**Your goal:**
Look below for lines that hold the string "Bottom" and copy each one.

Source data:
=== Begin Enclosure ===

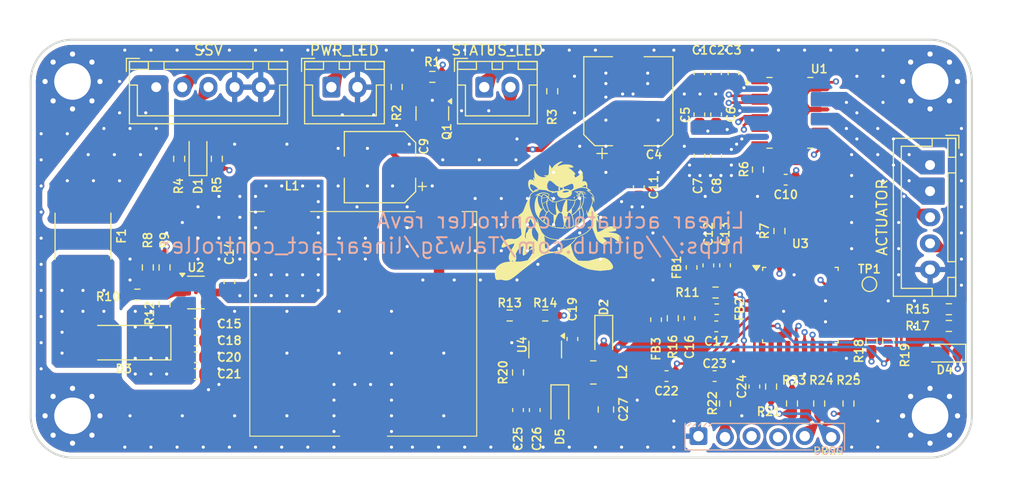
<source format=kicad_pcb>
(kicad_pcb
	(version 20241229)
	(generator "pcbnew")
	(generator_version "9.0")
	(general
		(thickness 1.6)
		(legacy_teardrops no)
	)
	(paper "A4")
	(layers
		(0 "F.Cu" signal)
		(4 "In1.Cu" signal)
		(6 "In2.Cu" signal)
		(2 "B.Cu" signal)
		(9 "F.Adhes" user "F.Adhesive")
		(11 "B.Adhes" user "B.Adhesive")
		(13 "F.Paste" user)
		(15 "B.Paste" user)
		(5 "F.SilkS" user "F.Silkscreen")
		(7 "B.SilkS" user "B.Silkscreen")
		(1 "F.Mask" user)
		(3 "B.Mask" user)
		(17 "Dwgs.User" user "User.Drawings")
		(19 "Cmts.User" user "User.Comments")
		(21 "Eco1.User" user "User.Eco1")
		(23 "Eco2.User" user "User.Eco2")
		(25 "Edge.Cuts" user)
		(27 "Margin" user)
		(31 "F.CrtYd" user "F.Courtyard")
		(29 "B.CrtYd" user "B.Courtyard")
		(35 "F.Fab" user)
		(33 "B.Fab" user)
		(39 "User.1" user)
		(41 "User.2" user)
		(43 "User.3" user)
		(45 "User.4" user)
	)
	(setup
		(stackup
			(layer "F.SilkS"
				(type "Top Silk Screen")
			)
			(layer "F.Paste"
				(type "Top Solder Paste")
			)
			(layer "F.Mask"
				(type "Top Solder Mask")
				(thickness 0.01)
			)
			(layer "F.Cu"
				(type "copper")
				(thickness 0.035)
			)
			(layer "dielectric 1"
				(type "prepreg")
				(thickness 0.1)
				(material "FR4")
				(epsilon_r 4.5)
				(loss_tangent 0.02)
			)
			(layer "In1.Cu"
				(type "copper")
				(thickness 0.035)
			)
			(layer "dielectric 2"
				(type "core")
				(thickness 1.24)
				(material "FR4")
				(epsilon_r 4.5)
				(loss_tangent 0.02)
			)
			(layer "In2.Cu"
				(type "copper")
				(thickness 0.035)
			)
			(layer "dielectric 3"
				(type "prepreg")
				(thickness 0.1)
				(material "FR4")
				(epsilon_r 4.5)
				(loss_tangent 0.02)
			)
			(layer "B.Cu"
				(type "copper")
				(thickness 0.035)
			)
			(layer "B.Mask"
				(type "Bottom Solder Mask")
				(thickness 0.01)
			)
			(layer "B.Paste"
				(type "Bottom Solder Paste")
			)
			(layer "B.SilkS"
				(type "Bottom Silk Screen")
			)
			(copper_finish "None")
			(dielectric_constraints no)
		)
		(pad_to_mask_clearance 0)
		(allow_soldermask_bridges_in_footprints no)
		(tenting front back)
		(grid_origin 59 84)
		(pcbplotparams
			(layerselection 0x00000000_00000000_55555555_5755f5ff)
			(plot_on_all_layers_selection 0x00000000_00000000_00000000_00000000)
			(disableapertmacros no)
			(usegerberextensions no)
			(usegerberattributes yes)
			(usegerberadvancedattributes yes)
			(creategerberjobfile yes)
			(dashed_line_dash_ratio 12.000000)
			(dashed_line_gap_ratio 3.000000)
			(svgprecision 4)
			(plotframeref no)
			(mode 1)
			(useauxorigin no)
			(hpglpennumber 1)
			(hpglpenspeed 20)
			(hpglpendiameter 15.000000)
			(pdf_front_fp_property_popups yes)
			(pdf_back_fp_property_popups yes)
			(pdf_metadata yes)
			(pdf_single_document no)
			(dxfpolygonmode yes)
			(dxfimperialunits yes)
			(dxfusepcbnewfont yes)
			(psnegative no)
			(psa4output no)
			(plot_black_and_white yes)
			(sketchpadsonfab no)
			(plotpadnumbers no)
			(hidednponfab no)
			(sketchdnponfab yes)
			(crossoutdnponfab yes)
			(subtractmaskfromsilk no)
			(outputformat 1)
			(mirror no)
			(drillshape 1)
			(scaleselection 1)
			(outputdirectory "")
		)
	)
	(net 0 "")
	(net 1 "GND")
	(net 2 "CONTROL_POT")
	(net 3 "POSITION_POT")
	(net 4 "Net-(U1-VCP)")
	(net 5 "Net-(U1-VCC)")
	(net 6 "Net-(D3-K)")
	(net 7 "+24V")
	(net 8 "Net-(U2-SW)")
	(net 9 "Net-(D5-K)")
	(net 10 "+3.3VA")
	(net 11 "+3.3V")
	(net 12 "HB_VISEN")
	(net 13 "/uC/3V3_STM")
	(net 14 "Net-(U2-CB)")
	(net 15 "Net-(D2-K)")
	(net 16 "/uC/3V3A_STM")
	(net 17 "Net-(J5-Pin_2)")
	(net 18 "STATUS_LED")
	(net 19 "Net-(FB3-Pad2)")
	(net 20 "Net-(J1-Pin_3)")
	(net 21 "Net-(J2-Pin_1)")
	(net 22 "OUT1")
	(net 23 "OUT2")
	(net 24 "Net-(J3-Pin_1)")
	(net 25 "Net-(J3-Pin_2)")
	(net 26 "Net-(J4-Pin_4)")
	(net 27 "Net-(J5-Pin_4)")
	(net 28 "Net-(J5-Pin_5)")
	(net 29 "PROG_NRST")
	(net 30 "PROG_RX")
	(net 31 "PROG_TX")
	(net 32 "PROG_BOOT0")
	(net 33 "unconnected-(J5-Pin_3-Pad3)")
	(net 34 "Net-(J5-Pin_6)")
	(net 35 "Net-(U2-EN)")
	(net 36 "Net-(U2-FB)")
	(net 37 "Net-(U1-ISET)")
	(net 38 "HB_nFAULT")
	(net 39 "Net-(U4-FB)")
	(net 40 "Net-(U1-nFAULT)")
	(net 41 "Net-(U4-EN)")
	(net 42 "Net-(U1-VISEN)")
	(net 43 "HB_ENBL")
	(net 44 "HB_nSLEEP")
	(net 45 "HB_DIR")
	(net 46 "unconnected-(U1-OC_ADJ-Pad13)")
	(net 47 "unconnected-(U3-PA5-Pad11)")
	(net 48 "unconnected-(U3-PA11-Pad21)")
	(net 49 "unconnected-(U3-PF1-Pad3)")
	(net 50 "unconnected-(U3-PA15-Pad25)")
	(net 51 "unconnected-(U3-PB6-Pad29)")
	(net 52 "unconnected-(U3-PB1-Pad15)")
	(net 53 "unconnected-(U3-PB3-Pad26)")
	(net 54 "unconnected-(U3-PA4-Pad10)")
	(net 55 "unconnected-(U3-PA12-Pad22)")
	(net 56 "unconnected-(U3-PA14-Pad24)")
	(net 57 "unconnected-(U3-PB7-Pad30)")
	(net 58 "unconnected-(U3-PA3-Pad9)")
	(net 59 "unconnected-(U3-PF0-Pad2)")
	(net 60 "unconnected-(U3-PB4-Pad27)")
	(net 61 "VIN")
	(net 62 "unconnected-(U3-PB5-Pad28)")
	(net 63 "Net-(D3-A)")
	(footprint "TestPoint:TestPoint_Pad_D1.0mm" (layer "F.Cu") (at 135.2 103.4))
	(footprint "Resistor_SMD:R_0603_1608Metric_Pad0.98x0.95mm_HandSolder" (layer "F.Cu") (at 133.2 114.825 90))
	(footprint "MountingHole:MountingHole_3.5mm_Pad_Via" (layer "F.Cu") (at 59 116))
	(footprint "Inductor_SMD:L_0603_1608Metric_Pad1.05x0.95mm_HandSolder" (layer "F.Cu") (at 114.8 106.8 -90))
	(footprint "Diode_SMD:D_SOD-323_HandSoldering" (layer "F.Cu") (at 71 91 90))
	(footprint "Capacitor_SMD:C_0603_1608Metric_Pad1.08x0.95mm_HandSolder" (layer "F.Cu") (at 103.2 115.45 -90))
	(footprint "Package_TO_SOT_SMD:SOT-23-6" (layer "F.Cu") (at 70.8 104.2))
	(footprint "Resistor_SMD:R_0603_1608Metric_Pad0.98x0.95mm_HandSolder" (layer "F.Cu") (at 72.8 91.4 90))
	(footprint "Resistor_SMD:R_0603_1608Metric_Pad0.98x0.95mm_HandSolder" (layer "F.Cu") (at 125.8 113.2 -90))
	(footprint "Capacitor_SMD:C_0603_1608Metric_Pad1.08x0.95mm_HandSolder" (layer "F.Cu") (at 118 106.6625 -90))
	(footprint "Capacitor_SMD:C_0603_1608Metric_Pad1.08x0.95mm_HandSolder" (layer "F.Cu") (at 70.8 112))
	(footprint "Capacitor_SMD:C_0603_1608Metric_Pad1.08x0.95mm_HandSolder" (layer "F.Cu") (at 70.8 108.8))
	(footprint "Capacitor_SMD:CP_Elec_6.3x5.8" (layer "F.Cu") (at 88.4 92.2 180))
	(footprint "Resistor_SMD:R_0603_1608Metric_Pad0.98x0.95mm_HandSolder" (layer "F.Cu") (at 90 84.525 -90))
	(footprint "Capacitor_SMD:C_0603_1608Metric_Pad1.08x0.95mm_HandSolder" (layer "F.Cu") (at 120.54 91.0975 -90))
	(footprint "Inductors:Pulse_PG1083.253NLT" (layer "F.Cu") (at 86.8 107.2 180))
	(footprint "Capacitor_SMD:C_0603_1608Metric_Pad1.08x0.95mm_HandSolder" (layer "F.Cu") (at 70.8 110.4))
	(footprint "Capacitor_SMD:C_0603_1608Metric_Pad1.08x0.95mm_HandSolder" (layer "F.Cu") (at 127.2 93.4 180))
	(footprint "Capacitor_SMD:C_0603_1608Metric_Pad1.08x0.95mm_HandSolder" (layer "F.Cu") (at 120.54 83.2 90))
	(footprint "Connector_JST:JST_XH_B5B-XH-A_1x05_P2.50mm_Vertical" (layer "F.Cu") (at 141 92 -90))
	(footprint "Resistor_SMD:R_0603_1608Metric_Pad0.98x0.95mm_HandSolder" (layer "F.Cu") (at 69.2 91.4 -90))
	(footprint "Monolithic_Power_Systems:TSSOP-20-1EP_4.4x6.5mm_P0.65mm_handsolder" (layer "F.Cu") (at 127.6 87))
	(footprint "Connector_JST:JST_XH_B2B-XH-A_1x02_P2.50mm_Vertical" (layer "F.Cu") (at 83.75 84.540031))
	(footprint "Diode_SMD:D_SOD-323_HandSoldering" (layer "F.Cu") (at 142.4 110 180))
	(footprint "Resistor_SMD:R_0603_1608Metric_Pad0.98x0.95mm_HandSolder" (layer "F.Cu") (at 104.2 106.4 180))
	(footprint "Capacitor_SMD:C_0603_1608Metric_Pad1.08x0.95mm_HandSolder" (layer "F.Cu") (at 122.2 83.2 -90))
	(footprint "Capacitor_SMD:C_0603_1608Metric_Pad1.08x0.95mm_HandSolder" (layer "F.Cu") (at 115.8 112.2 180))
	(footprint "Package_QFP:LQFP-32_7x7mm_P0.8mm" (layer "F.Cu") (at 128.6 105.4))
	(footprint "Resistor_SMD:R_0603_1608Metric_Pad0.98x0.95mm_HandSolder"
		(layer "F.Cu")
		(uuid "69137a57-2265-4131-b3c8-20e577de52d1")
		(at 142.8 107.4 180)
		(descr "Resistor SMD 0603 (1608 Metric), square (rectangular) end terminal, IPC-7351 nominal with elongated pad for handsoldering. (Body size source: IPC-SM-782 page 72, https://www.pcb-3d.com/wordpress/wp-content/uploads/ipc-sm-782a_amendment_1_and_2.pdf), generated with kicad-footprint-generator")
		(tags "resistor handsolder")
		(property "Reference" "R17"
			(at 3 0 0)
			(layer "F.SilkS")
			(uuid "fabe9620-47dd-4b0d-8abb-e00800f17c1c")
			(effects
				(font
					(size 0.8 0.8)
					(thickness 0.15)
				)
			)
		)
		(property "Value" "10k"
			(at 0 1.43 0)
			(layer "F.Fab")
			(uuid "cba29867-f76e-46a7-b91c-44557090cbbd")
			(effects
				(font
					(size 1 1)
					(thickness 0.15)
				)
			)
		)
		(property "Datasheet" "~"
			(at 0 0 0)
			(layer "F.Fab")
			(hide yes)
			(uuid "236c2e96-6033-4e26-94ca-e1c3d61a6205")
			(effects
				(font
					(size 1.27 1.27)
					(thickness 0.15)
				)
			)
		)
		(property "Description" "Resistor, small symbol"
			(at 0 0 0)
			(layer "F.Fab")
			(hide yes)
			(uuid "e31ab6a9-cf95-4c18-bcc7-bf34e35d7f2e")
			(effects
				(font
					(size 1.27 1.27)
					(thickness 0.15)
				)
			)
		)
		(property "Sim.Pin" ""
			(at 0 0 180)
			(unlocked yes)
			(layer "F.Fab")
			(hide yes)
			(uuid "529727c3-9d87-4448-aea2-c0e77404668d")
			(effects
				(font
					(size 1 1)
					(thickness 0.15)
				)
			)
		)
		(property ki_fp_filters "R_*")
		(path "/38b1e717-9a86-4582-a93b-97fc4da16fca")
		(sheetname "/")
		(sheetfile "linear_act_controller.kicad_sch")
		(attr smd)
		(fp_line
			(start -0.254724 0.5225)
			(end 0.254724 0.5225)
			(stroke
				(width 0.12)
				(type solid)
			)
			(layer "F.SilkS")
			(uuid "abe72d60-e81e-4d0d-a2d7-b7b405a3e24d")
		)
		(fp_line
			(start -0.254724 -0.5225)
			(end 0.254724 -0.5225)
			(stroke
				(width 0.12)
				(type solid)
			)
			(layer "F.SilkS")
			(uuid "caafc0a7-6040-4e2a-b37d-acbea562a247")
		)
		(fp_line
			(start 1.65 0.73)
			(end -1.65 0.73)
			(stroke
				(width 0.05)
				(type solid)
			)
			(layer "F.CrtYd")
			(uuid "06f33771-90fb-4bc7-a8ab-903604523b8e")
		)
		(fp_line
			(start 1.65 -0.73)
			(end 1.65 0.73)
			(stroke
				(width 0.05)
				(type solid)
			)
			(layer "F.CrtYd")
			(uuid "3b7347df-5f97-4c8c-bda6-877b397d56f0")
		)
		(fp_line
			(start -1.65 0.73)
			(end -1.65 -0.73)
			(stroke
				(width 0.05)
				(type solid)
			)
			(layer "F.CrtYd")
			(uuid "ac9ec8ea-3cc5-4952-beab-4775edf43230")
		)
		(fp_line
			(start -1.65 -0.73)
			(end 1.65 -0.73)
			(stroke
				(width 0.05)
				(type solid)
			)
			(layer "F.CrtYd")
			(uuid "a90b3ee3-0619-4186-8af5-99794798644f")
		)
		(fp_line
			(start 0.8 0.4125)
			(end -0.8 0.4125)
			(stroke
				(width 0.1)
				(type solid)
			)
			(layer "F.Fab")
			(uuid "71c34efb-68be-4b17-b9ca-e7b9f491b060")
		)
		(fp_line
			(start 0.8 -0.4125)
			(end 0.8 0.4125)
			(stroke
				(width 0.1)
				(type solid)
			)
			(layer "F.Fab")
			(uuid "86b25430-412f-4818-b636-22bd6c45c779")
		)
		(fp_li
... [1311596 chars truncated]
</source>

=== End Enclosure ===

**Task output:**
				(type "Bottom Solder Mask")
				(type "Bottom Solder Paste")
				(type "Bottom Silk Screen")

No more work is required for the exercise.